Władze wojskowe USA wyraziły wątpliwości, czy same ataki lotnicze wystarczą, by uniemożliwić dżihadystom zdobycie bronionego przez Kurdów syryjskiego miasta Kobane przy granicy z Turcją.
USA dokonały już sześciu uderzeń z powietrza na szturmujące Kobane (nazwa arabska Ajn al-Arab) zbrojne formacje Państwa Islamskiego, ale przyznają, że trudno będzie podtrzymać kurdyjski opór nie tylko tam, ale także w innych miastach.
_ - Same ataki lotnicze tego nie zapewnią. Ich zadaniem nie jest osiągnięcie tego. Nie są one sposobem na uratowanie miasta Kobane. Wiemy o tym _ - powiedział rzecznik Pentagonu, kontradmirał John Kirby.

(Obrazy z punktami kluczowymi pozy)

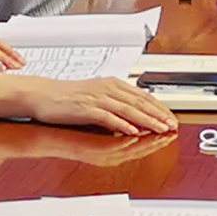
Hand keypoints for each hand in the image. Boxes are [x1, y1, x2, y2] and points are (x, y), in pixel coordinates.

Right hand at [4, 74, 180, 136]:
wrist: (43, 95)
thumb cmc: (68, 97)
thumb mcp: (98, 95)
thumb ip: (116, 101)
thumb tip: (136, 112)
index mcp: (113, 84)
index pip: (143, 96)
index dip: (159, 108)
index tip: (171, 118)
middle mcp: (107, 89)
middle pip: (140, 102)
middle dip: (159, 115)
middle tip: (173, 125)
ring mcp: (97, 98)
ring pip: (128, 109)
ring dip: (147, 120)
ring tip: (160, 129)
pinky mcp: (86, 108)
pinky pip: (108, 117)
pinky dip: (122, 124)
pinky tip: (133, 131)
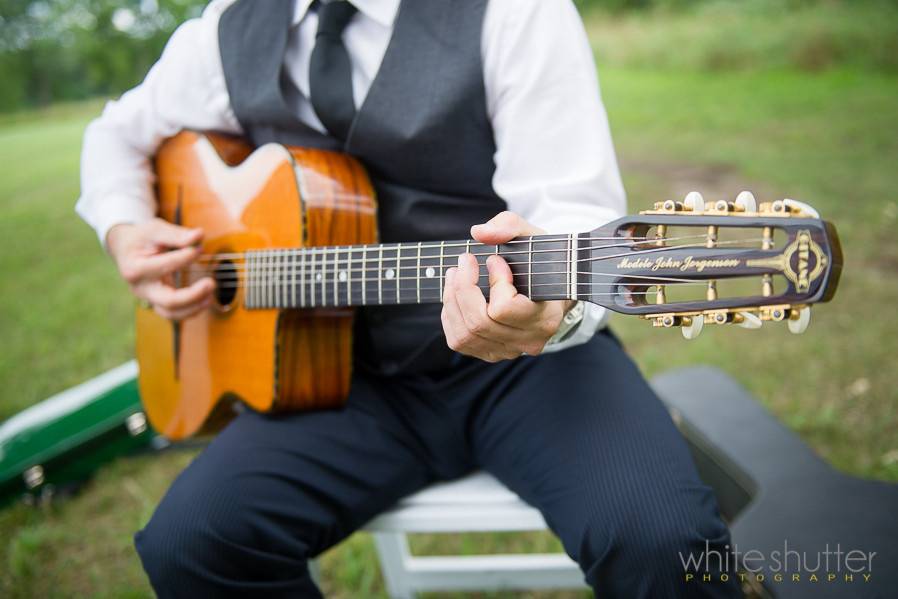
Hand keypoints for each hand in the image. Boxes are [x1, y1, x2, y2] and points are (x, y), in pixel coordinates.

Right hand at [107, 218, 213, 320]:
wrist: (125, 248)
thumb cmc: (141, 237)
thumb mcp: (155, 230)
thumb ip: (176, 234)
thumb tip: (199, 235)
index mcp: (135, 268)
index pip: (166, 266)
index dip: (186, 257)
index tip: (200, 247)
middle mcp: (140, 288)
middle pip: (169, 301)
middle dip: (193, 295)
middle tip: (211, 283)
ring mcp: (147, 298)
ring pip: (171, 313)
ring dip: (194, 307)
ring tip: (211, 295)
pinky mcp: (155, 302)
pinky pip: (174, 313)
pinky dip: (191, 309)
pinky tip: (205, 299)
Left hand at [441, 211, 573, 361]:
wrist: (548, 291)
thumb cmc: (540, 264)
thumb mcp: (532, 237)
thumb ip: (509, 227)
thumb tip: (478, 233)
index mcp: (545, 317)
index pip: (505, 308)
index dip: (494, 281)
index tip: (495, 259)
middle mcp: (528, 340)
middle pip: (480, 322)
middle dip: (464, 287)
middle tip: (464, 261)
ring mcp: (509, 351)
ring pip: (465, 334)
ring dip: (452, 300)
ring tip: (455, 274)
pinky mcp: (491, 353)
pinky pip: (459, 341)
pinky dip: (450, 316)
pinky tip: (456, 296)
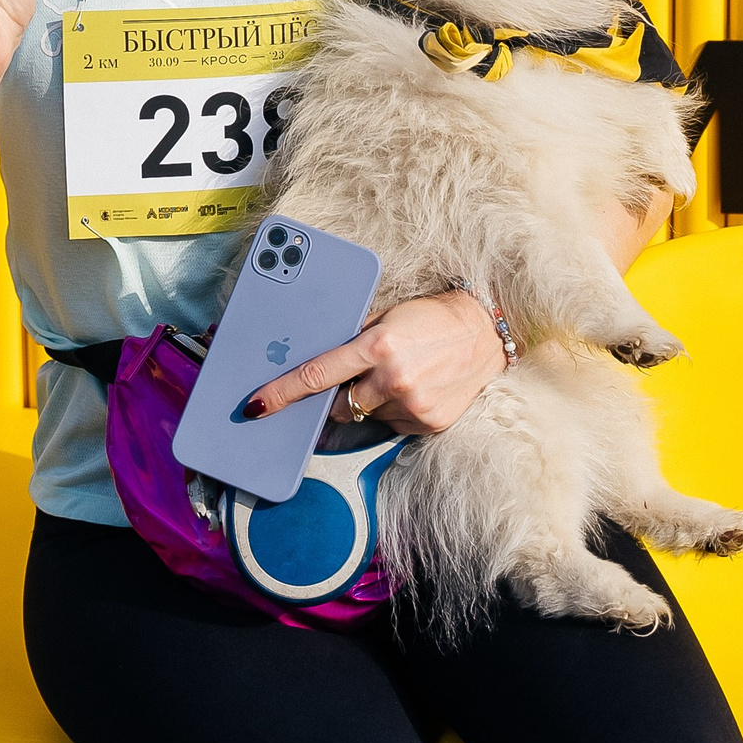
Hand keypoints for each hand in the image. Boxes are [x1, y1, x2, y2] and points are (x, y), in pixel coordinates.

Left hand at [245, 289, 503, 434]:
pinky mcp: (428, 423)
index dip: (283, 392)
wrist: (484, 332)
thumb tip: (317, 364)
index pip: (318, 375)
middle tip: (361, 376)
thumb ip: (353, 340)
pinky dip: (396, 410)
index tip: (258, 404)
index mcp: (378, 346)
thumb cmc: (431, 318)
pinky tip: (417, 387)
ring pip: (368, 416)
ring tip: (401, 375)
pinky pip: (394, 425)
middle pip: (340, 405)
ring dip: (373, 401)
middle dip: (341, 395)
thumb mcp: (387, 317)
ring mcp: (413, 405)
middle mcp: (394, 378)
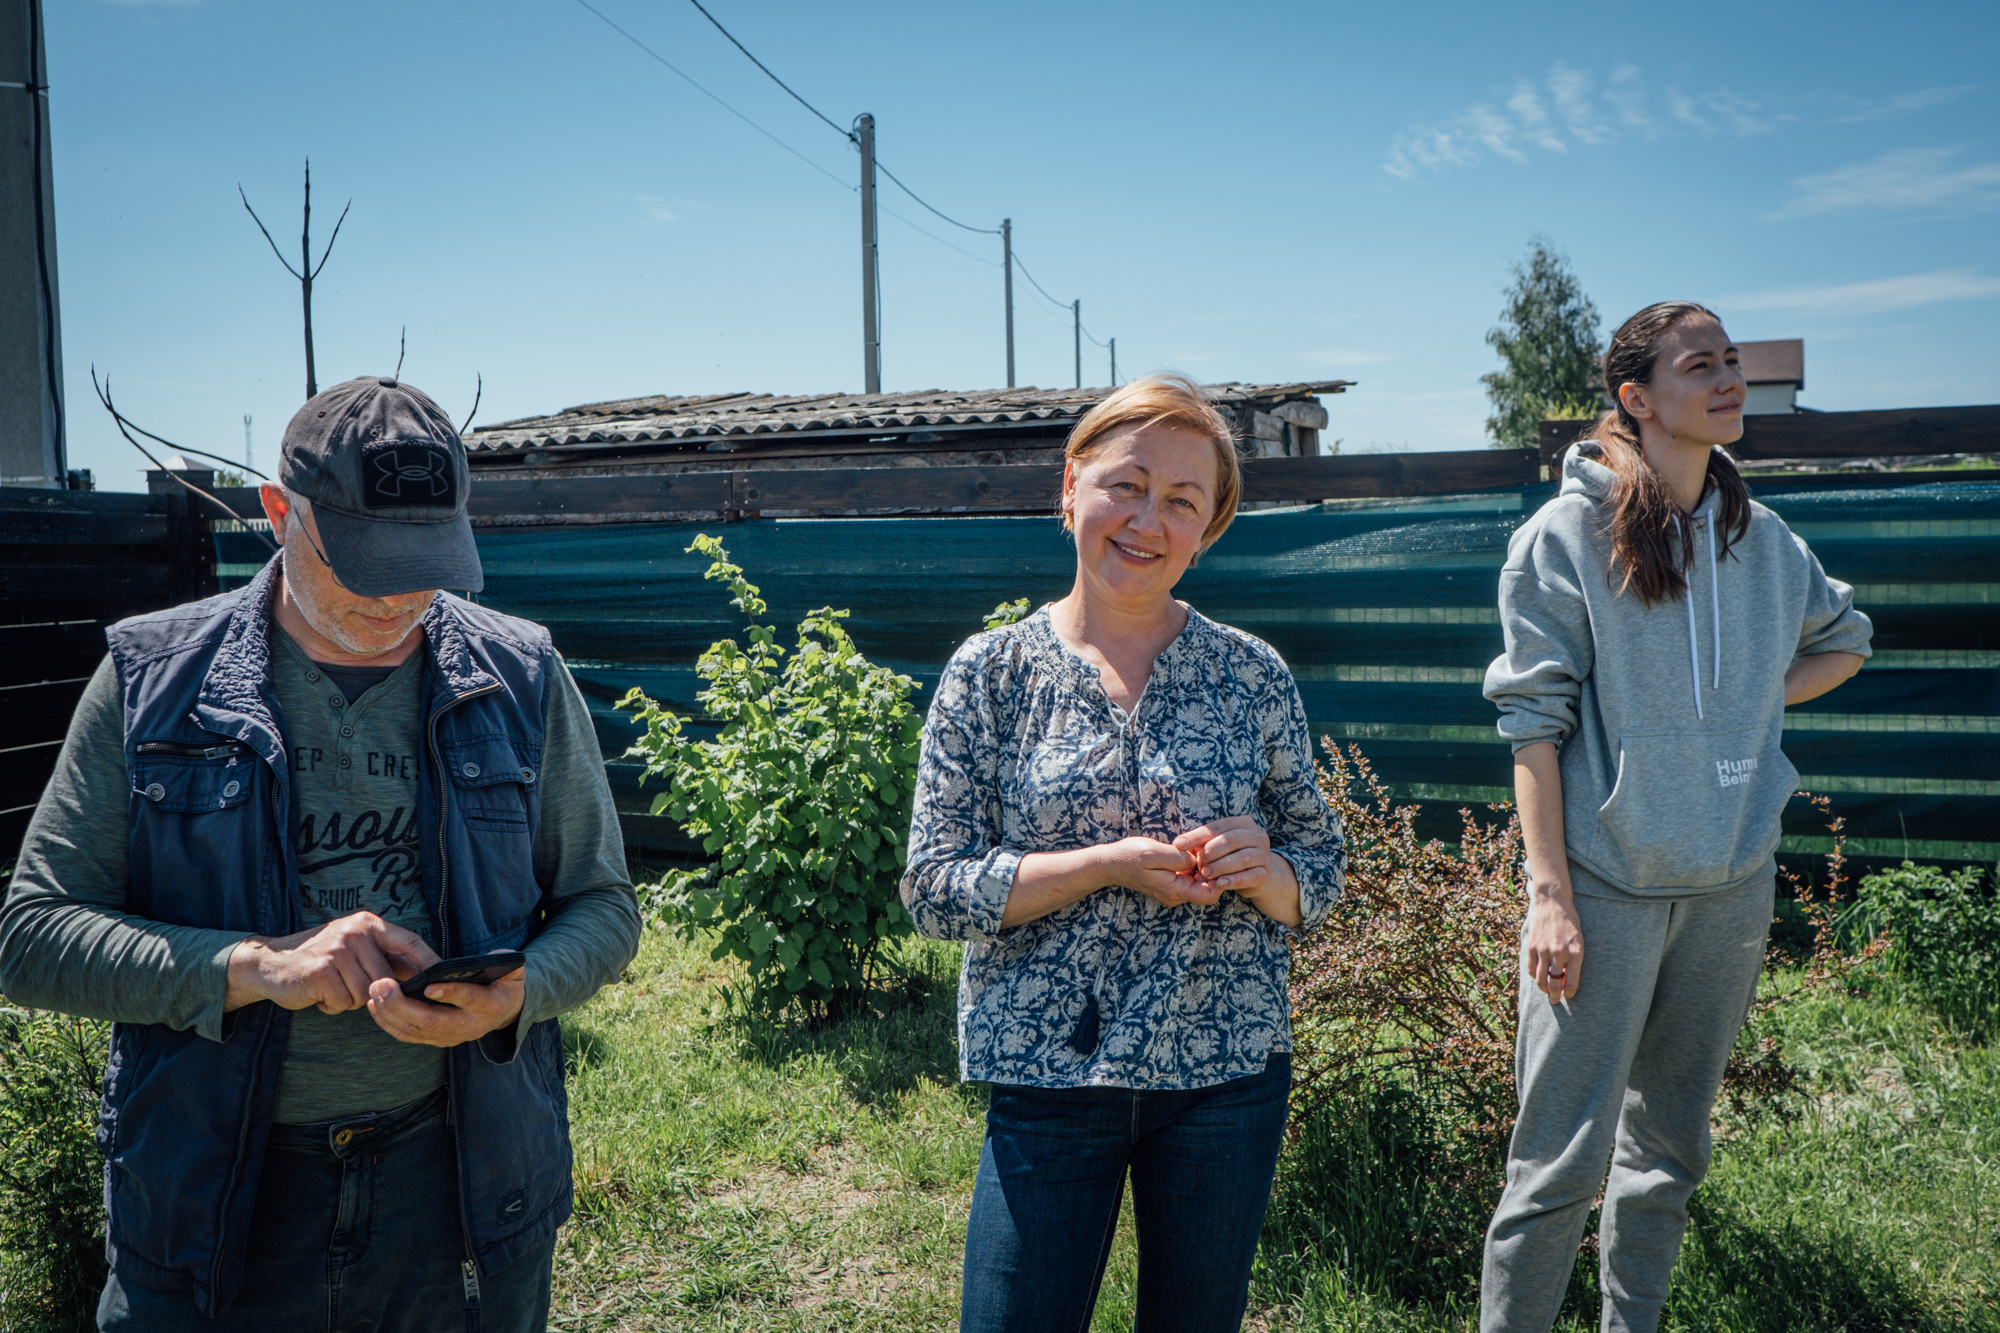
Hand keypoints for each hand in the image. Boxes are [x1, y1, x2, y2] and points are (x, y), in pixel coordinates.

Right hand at [226, 912, 439, 1013]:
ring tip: (332, 988)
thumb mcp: (355, 949)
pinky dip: (332, 1006)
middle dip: (372, 993)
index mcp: (368, 924)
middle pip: (388, 978)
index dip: (431, 962)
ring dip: (350, 1000)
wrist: (269, 964)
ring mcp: (337, 950)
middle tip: (347, 987)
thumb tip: (427, 976)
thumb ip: (386, 958)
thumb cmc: (321, 960)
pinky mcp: (321, 971)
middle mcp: (355, 932)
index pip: (411, 942)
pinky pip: (344, 1002)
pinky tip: (318, 994)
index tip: (449, 978)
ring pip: (366, 993)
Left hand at [365, 949, 525, 1047]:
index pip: (470, 1000)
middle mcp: (469, 1026)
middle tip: (382, 984)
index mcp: (489, 1006)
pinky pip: (408, 1035)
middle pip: (431, 1020)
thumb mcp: (514, 971)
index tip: (428, 987)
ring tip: (374, 990)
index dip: (450, 994)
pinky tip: (375, 1005)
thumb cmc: (504, 984)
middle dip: (402, 1004)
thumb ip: (507, 962)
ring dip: (390, 1012)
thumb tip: (494, 957)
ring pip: (415, 1030)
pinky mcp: (437, 1040)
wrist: (503, 1011)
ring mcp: (451, 1036)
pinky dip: (388, 1022)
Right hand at [1097, 836, 1214, 907]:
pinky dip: (1193, 865)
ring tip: (1195, 848)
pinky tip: (1187, 851)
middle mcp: (1176, 895)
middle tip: (1205, 849)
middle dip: (1211, 869)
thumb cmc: (1129, 856)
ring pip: (1199, 882)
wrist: (1109, 864)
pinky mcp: (1170, 884)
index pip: (1209, 895)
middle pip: (1207, 888)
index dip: (1218, 878)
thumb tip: (1197, 859)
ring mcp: (1173, 891)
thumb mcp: (1154, 852)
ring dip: (1202, 866)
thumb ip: (1178, 858)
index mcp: (1174, 891)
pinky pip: (1189, 878)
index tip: (1213, 858)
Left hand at [1173, 816, 1274, 891]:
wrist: (1257, 876)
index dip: (1197, 836)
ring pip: (1242, 858)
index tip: (1179, 844)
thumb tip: (1178, 844)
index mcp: (1243, 823)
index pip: (1217, 827)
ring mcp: (1264, 854)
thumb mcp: (1216, 846)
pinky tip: (1220, 883)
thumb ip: (1201, 842)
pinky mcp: (1265, 873)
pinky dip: (1234, 880)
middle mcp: (1257, 836)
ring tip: (1206, 874)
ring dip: (1221, 866)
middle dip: (1210, 852)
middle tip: (1198, 864)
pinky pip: (1250, 876)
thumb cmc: (1230, 857)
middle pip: (1231, 840)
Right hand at [1524, 883, 1581, 1003]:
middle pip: (1555, 984)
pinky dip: (1535, 976)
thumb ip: (1574, 959)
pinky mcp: (1532, 946)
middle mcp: (1559, 953)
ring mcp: (1543, 950)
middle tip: (1556, 1001)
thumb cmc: (1570, 922)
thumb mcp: (1579, 940)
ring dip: (1544, 989)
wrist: (1553, 902)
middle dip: (1556, 996)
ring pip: (1540, 979)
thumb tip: (1566, 978)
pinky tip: (1539, 976)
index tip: (1569, 995)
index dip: (1570, 993)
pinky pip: (1531, 968)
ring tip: (1547, 991)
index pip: (1571, 982)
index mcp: (1575, 952)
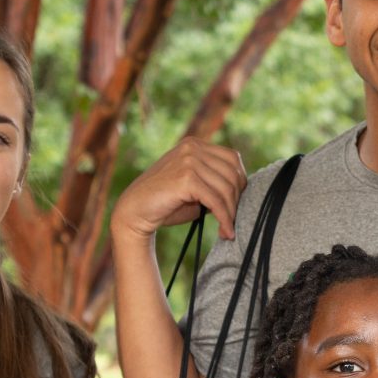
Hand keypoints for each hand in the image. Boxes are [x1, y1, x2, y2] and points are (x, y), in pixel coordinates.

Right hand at [109, 136, 247, 241]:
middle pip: (233, 173)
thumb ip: (214, 183)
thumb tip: (244, 190)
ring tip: (228, 230)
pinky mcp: (186, 177)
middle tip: (232, 221)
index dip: (240, 182)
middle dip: (237, 200)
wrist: (134, 212)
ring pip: (226, 188)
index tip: (236, 204)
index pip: (232, 159)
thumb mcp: (195, 188)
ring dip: (231, 213)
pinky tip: (225, 232)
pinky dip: (224, 219)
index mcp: (195, 145)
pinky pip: (216, 201)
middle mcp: (192, 148)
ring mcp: (188, 160)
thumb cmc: (166, 204)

§ PRZYDZIELONE ZADANIE
Kontynuuj tekst o amerykańskich nalotach na dżihadystów szturmujących Kobane. Zacznij od zdania następującego po wypowiedzi rzecznika Pentagonu. Te wiersze nie będą tu potrzebne.

§ ODPOWIEDŹ DO ZADANIA
Zapytany, czy przygotowuje opinię publiczną na możliwy upadek Kobane i innych miast w Syrii zanim zdoła się wyszkolić przeznaczone do walki z islamistami syryjskie oddziały ochotnicze, Kirby odparł: _ Sądzę, że wszyscy powinniśmy się mentalnie przygotować na taką ewentualność _.
USA i ich sojusznicy rozpoczęli ataki lotnicze na bojowników Państwa Islamskiego w Iraku 8 sierpnia, a w Syrii 23 września. Pomogło to w powstrzymaniu szturmu dżihadystów na Kobane, ale obecnie przeszli oni tam znów do natarcia.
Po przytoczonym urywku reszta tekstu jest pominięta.